Konaç: "Takdir edileceği gibi devlet işleyen bir mekanizma. Çarkların dönmesi gerekiyor. Alınan her kısıtlama kararı ülkemizin çarklarının dönmesine olumsuz etki yapıyor. Hastalıkla mücadelede bir yandan hayata dair sınırlamalar getirilirken, diğer yandan oluşan büyük mali açığı kapatabilmek için devletimiz elinden geleni yaptı. Bunu görmeyen gözler ya bakmayı bilmiyor ya da nankörlük ediyor” diyen Konaç, “Şimdi ‘bu serbestiyete geçiş erken oldu’ diye yapılan eleştirilere bakıyorum da, eğer ilk zaman alınan tedbirler aynı katılıkta devam etseydi, nasıl bedeller ödenir ve neler olurdu bunu düşünmek gerekir. Devletin tedbir almaya gücü yeter. Bir emirle tüm hayatı dondurabilirdi ama belli bir sürenin sonunda böyle yapmadı. Çünkü devletin demir yumruğu olduğu gibi pamuk gibi okşayan bir ele sahip olması gerektiğini de düşünüyorum. İşte o merhametli pamuk el alınan tedbirlerle ilgili gelinen olumlu havayı da dikkate alarak vatandaşına ‘kontrollü sosyal hayat’ ölçüsü koyarak hayatımızı, ticaretimizi, ibadetimizi, mesleğimizi, tatilimizi yapabileceğimiz bir serbesti alanı tanıdı. Tanıdı tanımasına da, maalesef vatandaşına kendi hayatı için elzem olduğunu düşündüğü bir maskeyi taktıramadı. Mesafeyi korumayı anlatamadı. Temizlikte titiz olması gerektiğini dinletemedi. Düğün dernek işlerimize bir düzen vermemizi istedi ama bunu vatandaşına duyuramadı. Suç devlette mi? diye iç geçirenleri rahatlatayım. Bana göre bütün bu uyarılara rağmen vatandaş durumun ciddiyetini bir türlü gerektiği gibi kavrayamadı. Peki ne oldu? Müthiş bir performans gösterip hayatımızdan ve gündemimizden çıkaracağımız virüs, şimdi daha da güçlenerek geri döndü” şeklinde konuştu.

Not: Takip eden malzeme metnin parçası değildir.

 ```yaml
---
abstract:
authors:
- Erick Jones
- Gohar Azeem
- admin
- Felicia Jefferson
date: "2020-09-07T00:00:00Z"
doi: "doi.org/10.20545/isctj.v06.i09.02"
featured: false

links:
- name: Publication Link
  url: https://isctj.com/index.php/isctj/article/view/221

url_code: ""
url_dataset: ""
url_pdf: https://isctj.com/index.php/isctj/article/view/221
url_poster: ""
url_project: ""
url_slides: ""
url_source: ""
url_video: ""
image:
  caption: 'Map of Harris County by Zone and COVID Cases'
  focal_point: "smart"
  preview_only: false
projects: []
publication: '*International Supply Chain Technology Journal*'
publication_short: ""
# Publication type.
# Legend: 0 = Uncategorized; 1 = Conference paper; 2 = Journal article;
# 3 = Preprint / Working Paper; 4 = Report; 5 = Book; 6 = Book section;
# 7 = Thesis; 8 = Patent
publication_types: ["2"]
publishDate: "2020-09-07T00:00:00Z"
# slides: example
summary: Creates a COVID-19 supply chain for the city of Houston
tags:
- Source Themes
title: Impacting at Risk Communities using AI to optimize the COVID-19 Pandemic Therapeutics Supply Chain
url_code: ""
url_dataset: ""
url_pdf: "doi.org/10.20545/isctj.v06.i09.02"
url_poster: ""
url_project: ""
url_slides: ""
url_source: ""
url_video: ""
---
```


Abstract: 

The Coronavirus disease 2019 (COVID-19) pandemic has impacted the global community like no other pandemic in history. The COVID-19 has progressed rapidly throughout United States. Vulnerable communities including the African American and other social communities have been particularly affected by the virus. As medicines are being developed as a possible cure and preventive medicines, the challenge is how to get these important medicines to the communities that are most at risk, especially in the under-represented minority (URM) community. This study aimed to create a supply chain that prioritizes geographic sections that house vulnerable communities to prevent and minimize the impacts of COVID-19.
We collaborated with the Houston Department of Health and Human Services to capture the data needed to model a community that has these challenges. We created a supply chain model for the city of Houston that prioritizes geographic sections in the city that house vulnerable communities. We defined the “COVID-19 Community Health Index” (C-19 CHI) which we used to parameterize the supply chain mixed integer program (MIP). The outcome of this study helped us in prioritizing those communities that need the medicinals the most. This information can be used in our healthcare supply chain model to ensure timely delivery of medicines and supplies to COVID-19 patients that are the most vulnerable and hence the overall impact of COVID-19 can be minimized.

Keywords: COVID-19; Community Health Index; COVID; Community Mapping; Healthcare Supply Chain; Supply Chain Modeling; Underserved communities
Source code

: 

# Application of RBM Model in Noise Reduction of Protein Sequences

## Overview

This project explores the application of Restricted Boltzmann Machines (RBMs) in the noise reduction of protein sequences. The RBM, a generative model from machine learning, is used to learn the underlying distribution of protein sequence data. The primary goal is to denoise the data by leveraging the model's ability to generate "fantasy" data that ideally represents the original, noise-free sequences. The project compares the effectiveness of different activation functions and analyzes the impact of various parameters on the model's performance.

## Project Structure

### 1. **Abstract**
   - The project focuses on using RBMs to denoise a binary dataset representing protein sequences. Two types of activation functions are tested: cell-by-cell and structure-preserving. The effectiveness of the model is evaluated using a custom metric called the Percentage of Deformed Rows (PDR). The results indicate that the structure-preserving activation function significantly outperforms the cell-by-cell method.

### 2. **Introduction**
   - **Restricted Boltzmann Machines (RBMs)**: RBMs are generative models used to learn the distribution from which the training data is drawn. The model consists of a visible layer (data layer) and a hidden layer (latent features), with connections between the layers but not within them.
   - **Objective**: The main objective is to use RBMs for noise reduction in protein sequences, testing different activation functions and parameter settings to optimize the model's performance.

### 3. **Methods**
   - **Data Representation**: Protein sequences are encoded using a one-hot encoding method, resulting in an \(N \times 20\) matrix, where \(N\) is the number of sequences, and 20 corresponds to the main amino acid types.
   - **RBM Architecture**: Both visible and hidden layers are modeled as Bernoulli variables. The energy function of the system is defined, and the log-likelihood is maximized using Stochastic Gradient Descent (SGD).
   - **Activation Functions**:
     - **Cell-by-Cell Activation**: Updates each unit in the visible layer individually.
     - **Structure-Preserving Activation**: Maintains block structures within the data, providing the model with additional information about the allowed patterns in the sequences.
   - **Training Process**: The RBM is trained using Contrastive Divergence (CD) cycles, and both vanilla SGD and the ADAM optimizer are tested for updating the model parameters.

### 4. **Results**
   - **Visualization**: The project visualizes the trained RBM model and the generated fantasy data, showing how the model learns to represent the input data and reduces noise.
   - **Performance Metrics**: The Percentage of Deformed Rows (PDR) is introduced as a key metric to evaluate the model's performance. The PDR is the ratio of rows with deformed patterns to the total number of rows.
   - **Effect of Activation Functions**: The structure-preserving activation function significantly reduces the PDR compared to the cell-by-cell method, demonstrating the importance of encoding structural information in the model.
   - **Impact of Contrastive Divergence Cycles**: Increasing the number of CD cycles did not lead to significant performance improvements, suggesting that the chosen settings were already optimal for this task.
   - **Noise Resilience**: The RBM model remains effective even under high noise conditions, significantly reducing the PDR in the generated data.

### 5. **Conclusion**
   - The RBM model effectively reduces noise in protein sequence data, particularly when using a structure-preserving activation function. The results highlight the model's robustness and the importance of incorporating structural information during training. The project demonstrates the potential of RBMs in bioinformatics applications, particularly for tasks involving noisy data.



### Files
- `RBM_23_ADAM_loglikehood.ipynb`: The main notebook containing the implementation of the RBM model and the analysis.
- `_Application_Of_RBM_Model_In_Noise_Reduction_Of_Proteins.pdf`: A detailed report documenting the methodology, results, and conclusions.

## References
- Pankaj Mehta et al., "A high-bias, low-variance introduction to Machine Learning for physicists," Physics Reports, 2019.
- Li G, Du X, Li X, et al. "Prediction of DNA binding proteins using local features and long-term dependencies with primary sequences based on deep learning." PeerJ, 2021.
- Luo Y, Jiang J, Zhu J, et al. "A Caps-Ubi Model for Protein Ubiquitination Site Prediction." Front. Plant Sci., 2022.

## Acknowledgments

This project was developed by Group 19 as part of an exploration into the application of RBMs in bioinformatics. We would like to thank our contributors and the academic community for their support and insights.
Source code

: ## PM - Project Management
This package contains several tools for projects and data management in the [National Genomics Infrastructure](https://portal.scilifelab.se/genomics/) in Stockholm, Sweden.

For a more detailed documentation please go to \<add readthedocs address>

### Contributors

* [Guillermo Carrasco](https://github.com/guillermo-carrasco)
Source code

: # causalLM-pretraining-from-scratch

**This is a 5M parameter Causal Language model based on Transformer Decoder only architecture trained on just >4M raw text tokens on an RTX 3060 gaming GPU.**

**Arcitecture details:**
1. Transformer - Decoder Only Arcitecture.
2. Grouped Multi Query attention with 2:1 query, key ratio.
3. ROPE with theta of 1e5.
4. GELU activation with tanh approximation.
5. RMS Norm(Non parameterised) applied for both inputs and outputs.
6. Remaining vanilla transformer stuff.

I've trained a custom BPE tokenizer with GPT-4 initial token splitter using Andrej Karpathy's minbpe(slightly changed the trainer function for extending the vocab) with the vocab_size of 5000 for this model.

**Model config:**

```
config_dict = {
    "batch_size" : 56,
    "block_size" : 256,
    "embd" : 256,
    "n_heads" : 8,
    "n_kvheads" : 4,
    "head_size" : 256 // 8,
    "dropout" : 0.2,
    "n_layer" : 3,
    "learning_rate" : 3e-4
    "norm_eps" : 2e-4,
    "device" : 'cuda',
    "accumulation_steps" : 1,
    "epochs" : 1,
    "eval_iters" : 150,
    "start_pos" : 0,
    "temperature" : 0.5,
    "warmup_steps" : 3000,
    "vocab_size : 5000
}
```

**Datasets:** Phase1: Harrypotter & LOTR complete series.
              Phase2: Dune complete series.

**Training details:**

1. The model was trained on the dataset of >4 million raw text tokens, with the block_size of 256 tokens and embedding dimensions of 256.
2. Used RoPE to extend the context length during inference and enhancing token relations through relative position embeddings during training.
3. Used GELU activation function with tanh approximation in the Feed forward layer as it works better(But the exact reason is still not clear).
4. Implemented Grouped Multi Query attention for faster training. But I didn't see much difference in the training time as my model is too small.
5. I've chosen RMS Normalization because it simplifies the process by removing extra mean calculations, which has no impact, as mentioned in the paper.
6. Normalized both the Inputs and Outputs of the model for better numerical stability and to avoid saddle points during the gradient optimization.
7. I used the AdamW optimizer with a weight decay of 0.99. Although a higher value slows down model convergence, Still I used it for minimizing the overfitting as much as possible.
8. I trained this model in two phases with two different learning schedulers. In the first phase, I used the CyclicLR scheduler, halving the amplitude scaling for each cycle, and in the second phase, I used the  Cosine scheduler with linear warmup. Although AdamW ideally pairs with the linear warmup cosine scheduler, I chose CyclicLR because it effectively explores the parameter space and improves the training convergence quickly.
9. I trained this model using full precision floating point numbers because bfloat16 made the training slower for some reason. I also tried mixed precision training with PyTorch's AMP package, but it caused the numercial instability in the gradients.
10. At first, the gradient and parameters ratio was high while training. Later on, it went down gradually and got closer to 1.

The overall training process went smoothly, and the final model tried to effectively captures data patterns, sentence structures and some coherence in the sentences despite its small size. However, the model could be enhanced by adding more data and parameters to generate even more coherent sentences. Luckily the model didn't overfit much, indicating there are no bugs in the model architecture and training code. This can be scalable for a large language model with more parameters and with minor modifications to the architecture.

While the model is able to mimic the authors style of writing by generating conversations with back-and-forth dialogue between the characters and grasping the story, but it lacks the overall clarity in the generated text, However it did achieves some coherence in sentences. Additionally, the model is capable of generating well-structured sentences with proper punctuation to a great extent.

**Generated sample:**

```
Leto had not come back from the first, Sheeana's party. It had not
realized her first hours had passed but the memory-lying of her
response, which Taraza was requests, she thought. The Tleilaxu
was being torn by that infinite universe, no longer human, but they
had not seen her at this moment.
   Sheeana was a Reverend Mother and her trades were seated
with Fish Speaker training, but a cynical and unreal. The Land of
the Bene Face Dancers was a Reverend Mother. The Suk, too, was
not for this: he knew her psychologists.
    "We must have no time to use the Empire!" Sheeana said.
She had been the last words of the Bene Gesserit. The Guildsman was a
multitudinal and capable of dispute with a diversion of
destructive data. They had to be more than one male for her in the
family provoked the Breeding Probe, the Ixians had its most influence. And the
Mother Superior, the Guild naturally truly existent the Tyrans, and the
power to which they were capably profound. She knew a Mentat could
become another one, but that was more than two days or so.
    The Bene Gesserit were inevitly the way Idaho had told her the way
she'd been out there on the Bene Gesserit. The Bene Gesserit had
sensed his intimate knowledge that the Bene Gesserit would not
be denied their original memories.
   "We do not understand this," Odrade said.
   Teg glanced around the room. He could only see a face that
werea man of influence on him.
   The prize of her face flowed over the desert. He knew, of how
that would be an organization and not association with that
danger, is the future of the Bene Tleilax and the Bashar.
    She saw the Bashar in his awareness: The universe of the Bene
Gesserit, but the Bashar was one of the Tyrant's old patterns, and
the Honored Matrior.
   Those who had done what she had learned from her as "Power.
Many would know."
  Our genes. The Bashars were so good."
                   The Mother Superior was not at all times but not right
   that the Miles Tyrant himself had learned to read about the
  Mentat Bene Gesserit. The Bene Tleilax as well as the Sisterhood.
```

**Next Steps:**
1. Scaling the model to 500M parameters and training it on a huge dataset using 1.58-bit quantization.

Konaç, açıklamsını şu şekilde sonlandırdı:
"Devletimiz ilk zamanlarda alınan tedbirler nedeniyle bozulan bazı dengelerin yeniden inşası ve zararların telafisi için merhamet etti. Kurallara uyarak hayatımızı kolaylaştırmak istedi. Ama biz vatandaş olarak devletin merhamet elini teperek, sanki virüsün şamarına yüzümüzü uzattık. Bu yüzden ne kadar acı bir tablo yaşıyoruz, hüzünlenmemek elde değil. Bakın ve vicdanınızı sorgulayın. Bu son hafta tam 8 doktor ve onlarca sağlık personeli kardeşimiz bizim vurdum duymazlığımız ve kural tanımazlığımız yüzünden hayatını kaybetti. Sizi/bizi kurtarmak isterken, kendilerini kurtaramayıp virüse mağlup oldular. Sen/ben bir maskeyi takmadığımız, bir düğün zevkimizden ödün vermediğimiz, bir metrelik mesafemizi koruyamadığımız için can verdiler. Acı ki bugün bütün emeklerin ve çekilen çilelerin heba edildiği bir süreç yaşıyoruz."